*** Data records ***

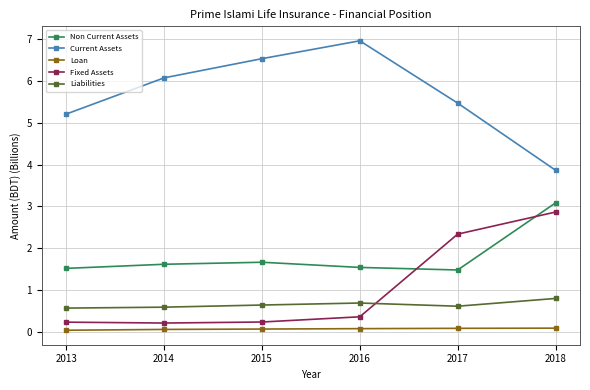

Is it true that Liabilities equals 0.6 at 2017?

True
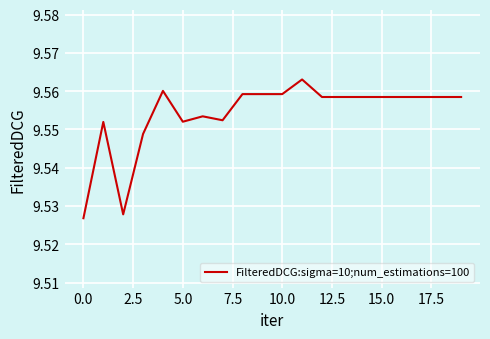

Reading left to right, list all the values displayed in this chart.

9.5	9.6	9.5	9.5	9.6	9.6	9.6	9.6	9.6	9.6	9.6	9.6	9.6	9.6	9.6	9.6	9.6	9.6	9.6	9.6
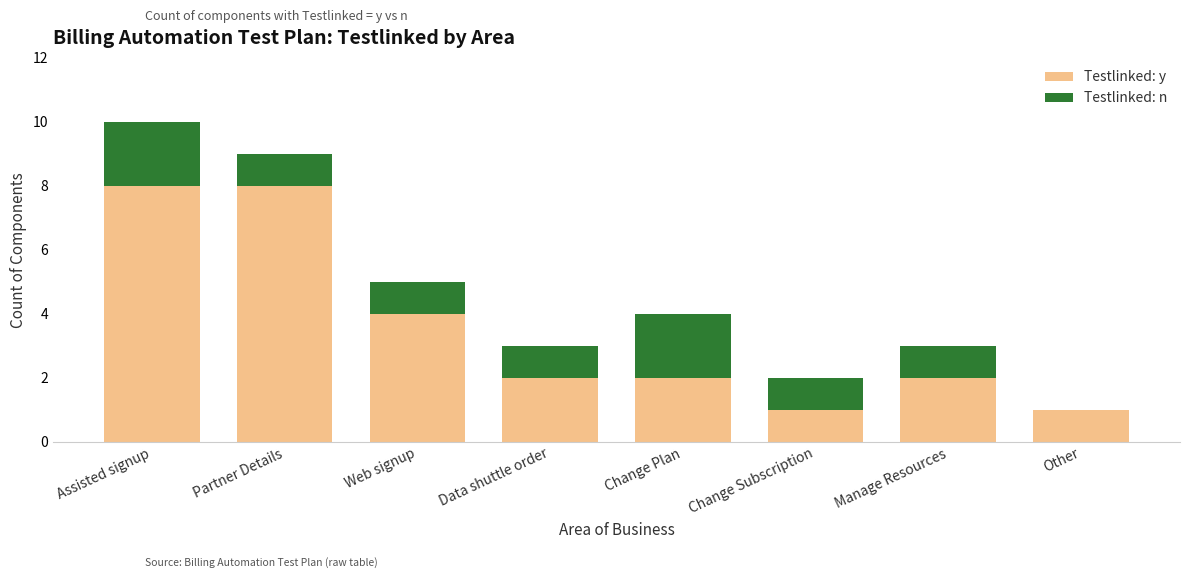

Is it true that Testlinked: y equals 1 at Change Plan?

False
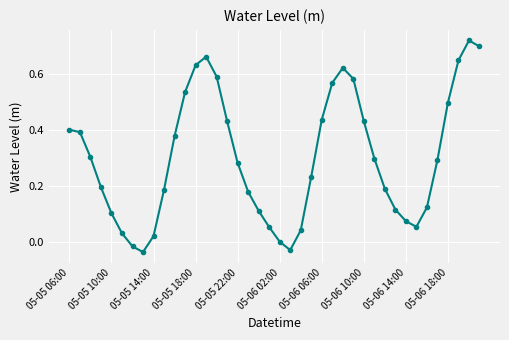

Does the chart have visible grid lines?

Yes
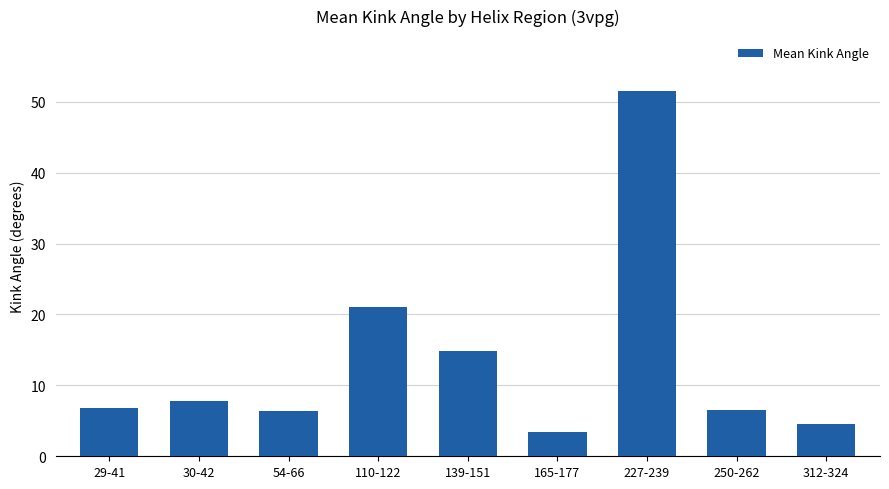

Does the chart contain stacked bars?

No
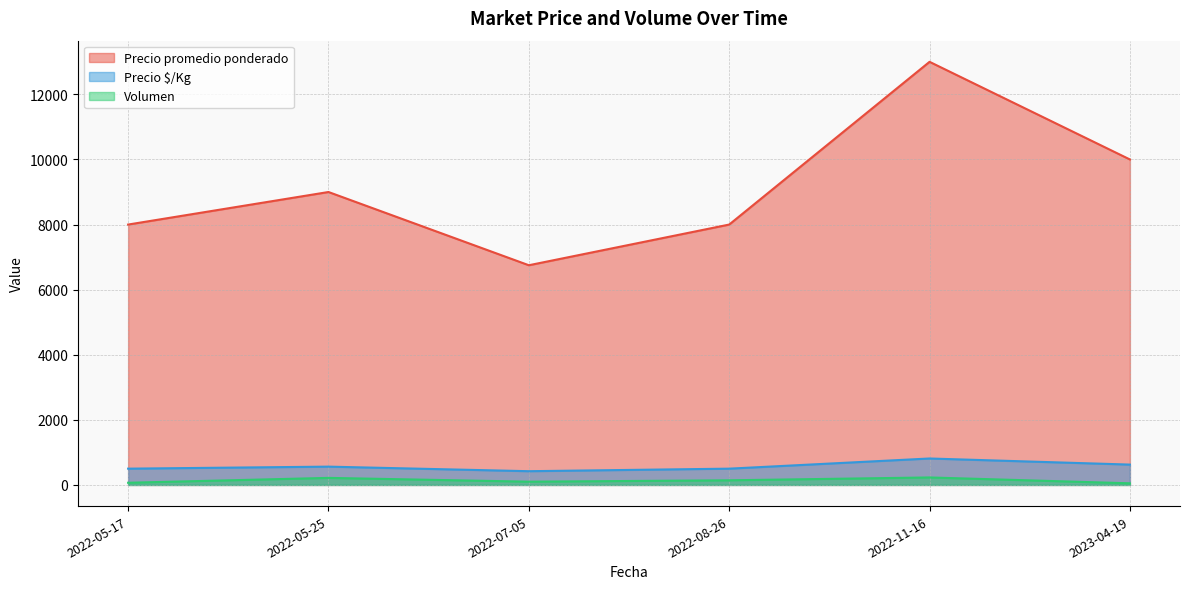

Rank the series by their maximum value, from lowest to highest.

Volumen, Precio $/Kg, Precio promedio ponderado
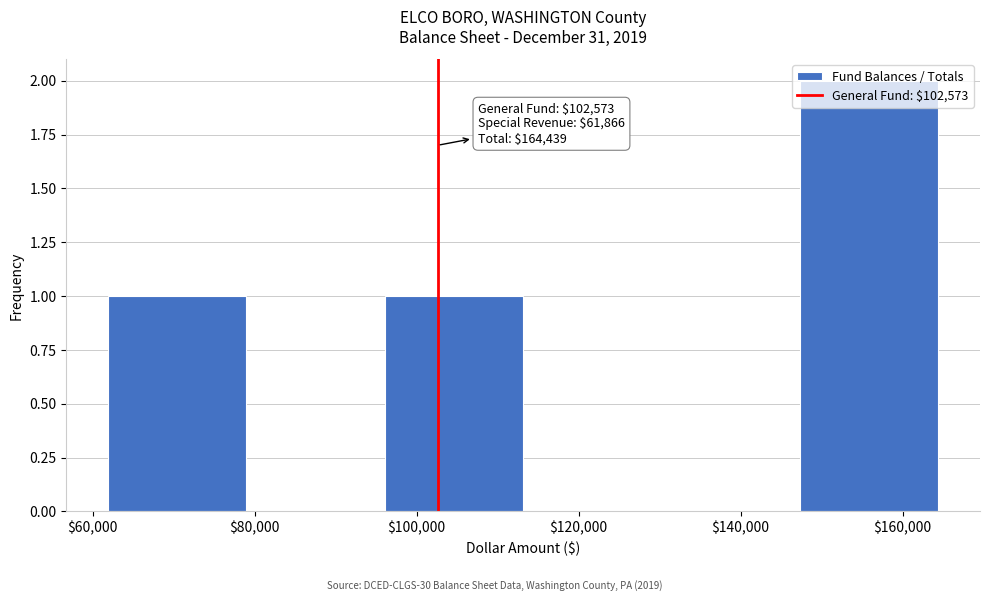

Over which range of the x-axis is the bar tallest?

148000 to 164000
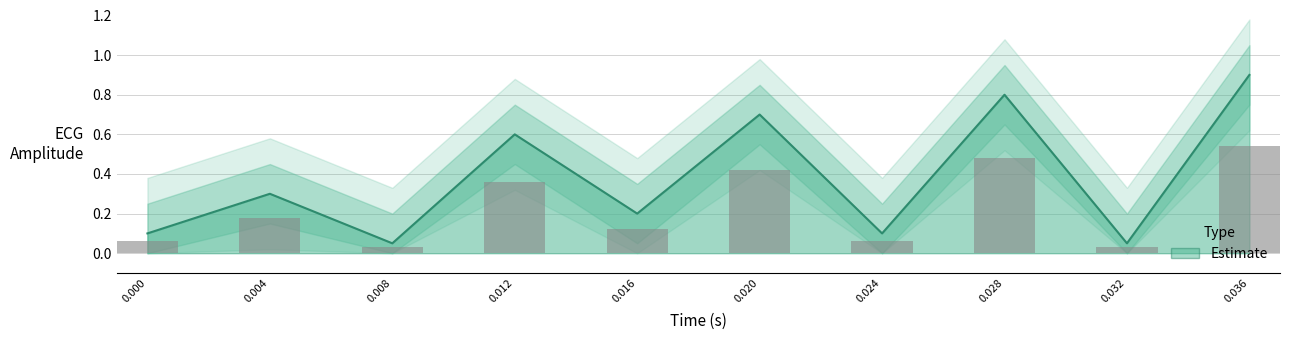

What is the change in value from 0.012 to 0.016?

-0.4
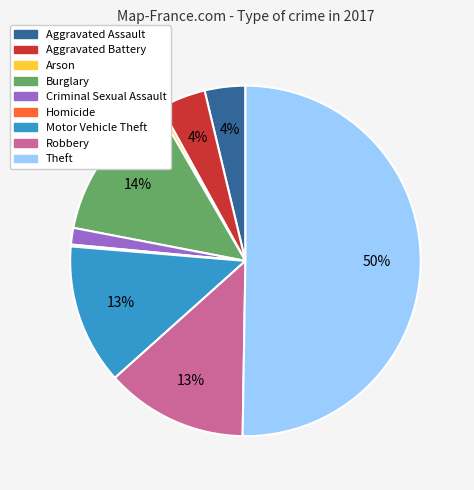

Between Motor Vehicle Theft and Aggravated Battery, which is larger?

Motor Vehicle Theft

***

● **Problem**
Pick out each line in the data above that contains the word "from" and copy it.

● **Output for this exercise**
Rank the series by their maximum value, from lowest to highest.
What is the change in value from 0.012 to 0.016?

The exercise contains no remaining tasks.